*Passage to read*:
Roundtable Press Conference

Press Conference
Deputy Special Representative for Afghanistan and Pakistan James B. Warlick
Kabul, Afghanistan
December 15, 2012

Ambassador Warlick: Just by way of background, and I know you all know this, but just to be clear. This starts from back last May with the Strategic Partnership Agreement that we concluded, and that provided a framework for cooperation, a framework for partnership in a number of areas. Security, of course, but also rule of law, governance, economic assistance. But that document was really just a framework and we want to put something behind it.

Arguably the most important aspect and I think one of the important aspects for the people of Afghanistan is security. We want to send a clear message, but we also share the goal with Afghanistan that we want to see a secure and stable country well beyond 2014.

The Strategic Partnership Agreement provided for the conclusion of a Bilateral Security Agreement within one year of the start of negotiations. Those negotiations started last month on November 15th here, and we hope to conclude a Bilateral Security Agreement within that one year. That is by November 15, 2013.

I hope we can do it more quickly than that.

This agreement I believe for a lot of reasons is important, but it certainly provides reassurance to the people of Afghanistan that there is a security partnership and an enduring security partnership.

I was here in October for my first visit. We were able to talk, it was my orientation visit to the country more than anything else, and an opportunity to travel to Herat and meet a lot of people and a chance just generally to talk about what the Bilateral Security Agreement would be. I came back for the November 15th round. I thought the talks went very well. We provided them with our first draft, not a complete text, but we did provide them with a text. We talked through a number of the issues and we continued that discussion yesterday.

*Set problem A*: In the press conference, by what date do the negotiators hope to conclude the Bilateral Security Agreement?
The press conference and the records are separate, unrelated material.

*Listed entries*:

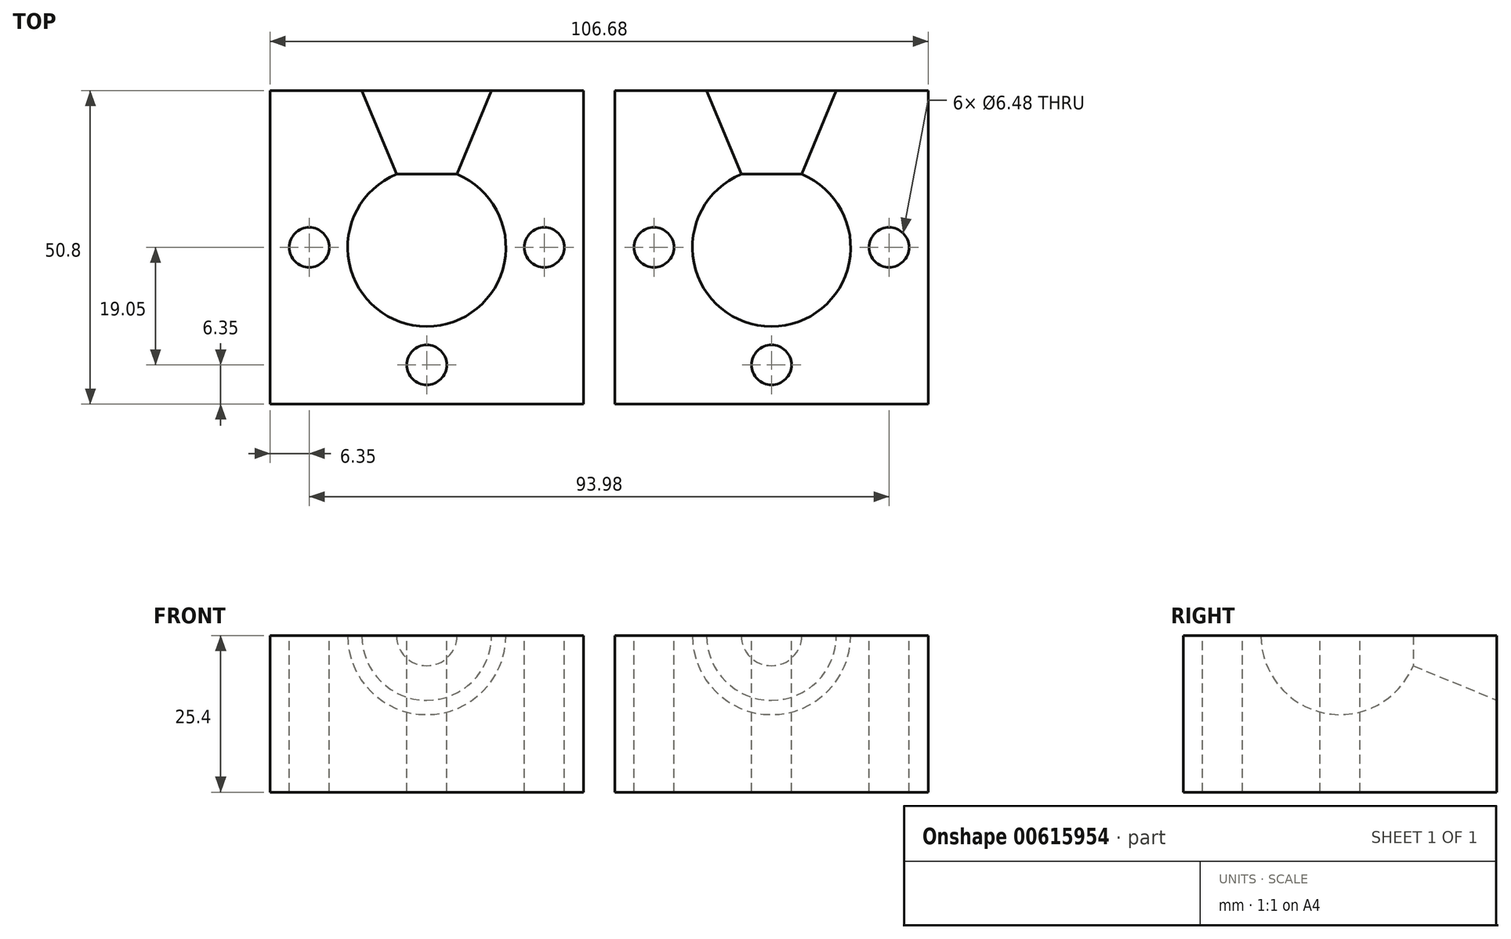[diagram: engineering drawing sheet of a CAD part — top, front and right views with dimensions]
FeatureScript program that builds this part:
annotation { "Feature Type Name" : "Feature", "Feature Type Description" : "" }
export const myFeature = defineFeature(function(context is Context, id is Id, definition is map)
    precondition{}
    {
        {
            var Q0;
            Q0=qCreatedBy(makeId("Top.planeOp"),FACE);
            var sketch = newSketch(context, id + "F0", { "sketchPlane" : qUnion([Q0])});
            skLineSegment(sketch, "E0.bottom", {"start": v(25.4, -25.4) * mm, "end": v(-25.4, -25.4) * mm});
            skLineSegment(sketch, "E0.top", {"start": v(25.4, 25.4) * mm, "end": v(-25.4, 25.4) * mm});
            skLineSegment(sketch, "E0.left", {"start": v(25.4, -25.4) * mm, "end": v(25.4, 25.4) * mm});
            skLineSegment(sketch, "E0.right", {"start": v(-25.4, -25.4) * mm, "end": v(-25.4, 25.4) * mm});
            skPoint(sketch, "E0.middle", {"position": v(0, 0) * mm});
            skSolve(sketch);
        }
        {
            var Q0;
            Q0=makeQuery(id+"F0.imprint","IMPRINT",FACE,{"disambiguationData":[TD([[makeQuery(id+"F0.imprint","IMPRINT",EDGE,{"derivedFrom":sQuery(id+"F0.wireOp",EDGE,"E0.bottom")}),-1.0]])]});
            extrude(context, id + "F1", {"entities" : qUnion([Q0]), "depth" : 25.4 * mm, "offsetDistance" : 25.4 * mm});
        }
        {
            var Q0;
            Q0=makeQuery(id+"F1.opExtrude","CAP_FACE",FACE,{"disambiguationData":[OSD([sQuery(id+"F0.wireOp",EDGE,"E0.bottom"),sQuery(id+"F0.wireOp",EDGE,"E0.top"),sQuery(id+"F0.wireOp",EDGE,"E0.left"),sQuery(id+"F0.wireOp",EDGE,"E0.right")])],"isStart":false});
            var sketch = newSketch(context, id + "F2", { "sketchPlane" : qUnion([Q0])});
            skArc(sketch, "E1", {"start": v(0, -12.83) * mm, "mid": v(12.83, 0) * mm, "end": v(0, 12.83) * mm});
            skLineSegment(sketch, "E2", {"start": v(0, 0) * mm, "end": v(0, 12.83) * mm});
            skLineSegment(sketch, "E3", {"start": v(0, 12.83) * mm, "end": v(0, -12.83) * mm});
            skSolve(sketch);
        }
        {
            var Q0;
            Q0 = qSketchRegion(id + "F2", true);
            var Q1;
            Q1=sQuery(id+"F2.wireOp",EDGE,"E3");
            revolve(context, id + "F3", {"operationType" : NewBodyOperationType.REMOVE, "entities" : qUnion([Q0]), "axis" : qUnion([Q1]), "revolveType" : RevolveType.FULL, "oppositeDirection" : true});
        }
        {
            var Q0;
            Q0=makeQuery(id+"F1.opExtrude","CAP_FACE",FACE,{"disambiguationData":[OSD([sQuery(id+"F0.wireOp",EDGE,"E0.bottom"),sQuery(id+"F0.wireOp",EDGE,"E0.top"),sQuery(id+"F0.wireOp",EDGE,"E0.left"),sQuery(id+"F0.wireOp",EDGE,"E0.right")])],"isStart":false});
            var sketch = newSketch(context, id + "F4", { "sketchPlane" : qUnion([Q0])});
            skLineSegment(sketch, "E4", {"start": v(0, 0) * mm, "end": v(10.51, 25.4) * mm});
            skLineSegment(sketch, "E5", {"start": v(10.51, 25.4) * mm, "end": v(0, 25.4) * mm});
            skLineSegment(sketch, "E6", {"start": v(0, 25.4) * mm, "end": v(0, 0) * mm});
            skSolve(sketch);
        }
        {
            var Q0;
            {var subQ0=sQuery(id+"F4.wireOp",EDGE,"E5");Q0=makeQuery(id+"F4.imprint","IMPRINT",FACE,{"disambiguationData":[TD([[makeQuery(id+"F4.imprint","IMPRINT",EDGE,{"derivedFrom":subQ0}),1.0]])]});}
            var Q1;
            Q1=sQuery(id+"F4.wireOp",EDGE,"E6");
            revolve(context, id + "F5", {"operationType" : NewBodyOperationType.REMOVE, "entities" : qUnion([Q0]), "axis" : qUnion([Q1]), "revolveType" : RevolveType.FULL, "oppositeDirection" : true});
        }
        {
            var Q0;
            Q0=makeQuery(id+"F1.opExtrude","CAP_FACE",FACE,{"disambiguationData":[OSD([sQuery(id+"F0.wireOp",EDGE,"E0.bottom"),sQuery(id+"F0.wireOp",EDGE,"E0.top"),sQuery(id+"F0.wireOp",EDGE,"E0.left"),sQuery(id+"F0.wireOp",EDGE,"E0.right")])],"isStart":false});
            var sketch = newSketch(context, id + "F6", { "sketchPlane" : qUnion([Q0])});
            skLineSegment(sketch, "E7", {"start": v(0, 0) * mm, "end": v(19.05, 0) * mm});
            skLineSegment(sketch, "E8", {"start": v(19.05, 0) * mm, "end": v(0, 0) * mm});
            skLineSegment(sketch, "E9", {"start": v(0, 0) * mm, "end": v(-19.05, 0) * mm});
            skLineSegment(sketch, "E10", {"start": v(-19.05, 0) * mm, "end": v(0, 0) * mm});
            skLineSegment(sketch, "E11", {"start": v(0, 0) * mm, "end": v(0, -19.05) * mm});
            skPoint(sketch, "E11.endSnap0", {"position": v(0, -12.83) * mm});
            skSolve(sketch);
        }
        {
            var Q0;
            Q0=sQuery(id+"F6.wireOp",VERTEX,"E8.start");
            var Q1;
            Q1=sQuery(id+"F6.wireOp",VERTEX,"E11.end");
            var Q2;
            Q2=sQuery(id+"F6.wireOp",VERTEX,"E10.start");
            var Q3;
            Q3=makeQuery(id+"F1.opExtrude","SWEPT_BODY",BODY,{"disambiguationData":[OSD([sQuery(id+"F0.wireOp",EDGE,"E0.bottom"),sQuery(id+"F0.wireOp",EDGE,"E0.top"),sQuery(id+"F0.wireOp",EDGE,"E0.left"),sQuery(id+"F0.wireOp",EDGE,"E0.right")])]});
            hole(context, id + "F7", {"style" : HoleStyle.SIMPLE, "endStyle" : HoleEndStyle.THROUGH, "holeDiameter" : 6.48 * mm, "majorDiameter" : 6.35 * mm, "isTappedThrough" : true, "tappedDepth" : 12.7 * mm, "tapClearance" : 3, "locations" : qUnion([Q0, Q1, Q2]), "scope" : qUnion([Q3])});
        }
        {
            var Q0;
            Q0=makeQuery(id+"F1.opExtrude","SWEPT_BODY",BODY,{"disambiguationData":[OSD([sQuery(id+"F0.wireOp",EDGE,"E0.bottom"),sQuery(id+"F0.wireOp",EDGE,"E0.top"),sQuery(id+"F0.wireOp",EDGE,"E0.left"),sQuery(id+"F0.wireOp",EDGE,"E0.right")])]});
            transform(context, id + "F8", {"entities" : qUnion([Q0]), "transformType" : TransformType.TRANSLATION_3D, "dx" : -27.94 * mm, "dy" : 0 * mm, "dz" : 0 * mm, "makeCopy" : false});
        }
        {
            var Q0;
            Q0=makeQuery(id+"F1.opExtrude","SWEPT_BODY",BODY,{"disambiguationData":[OSD([sQuery(id+"F0.wireOp",EDGE,"E0.bottom"),sQuery(id+"F0.wireOp",EDGE,"E0.top"),sQuery(id+"F0.wireOp",EDGE,"E0.left"),sQuery(id+"F0.wireOp",EDGE,"E0.right")])]});
            transform(context, id + "F9", {"entities" : qUnion([Q0]), "transformType" : TransformType.TRANSLATION_3D, "dx" : 55.88 * mm, "dy" : 0 * mm, "dz" : 0 * mm, "makeCopy" : true});
        }
    });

*Set problem B*: Reproduce the part of the records that opens with their first line and closes with the line containing "export const myFeature", including both ends, and leave the pictures out.

*Exercise answer A*: By November 15, 2013.

*Exercise answer B*:
[diagram: engineering drawing sheet of a CAD part — top, front and right views with dimensions]
FeatureScript program that builds this part:
annotation { "Feature Type Name" : "Feature", "Feature Type Description" : "" }
export const myFeature = defineFeature(function(context is Context, id is Id, definition is map)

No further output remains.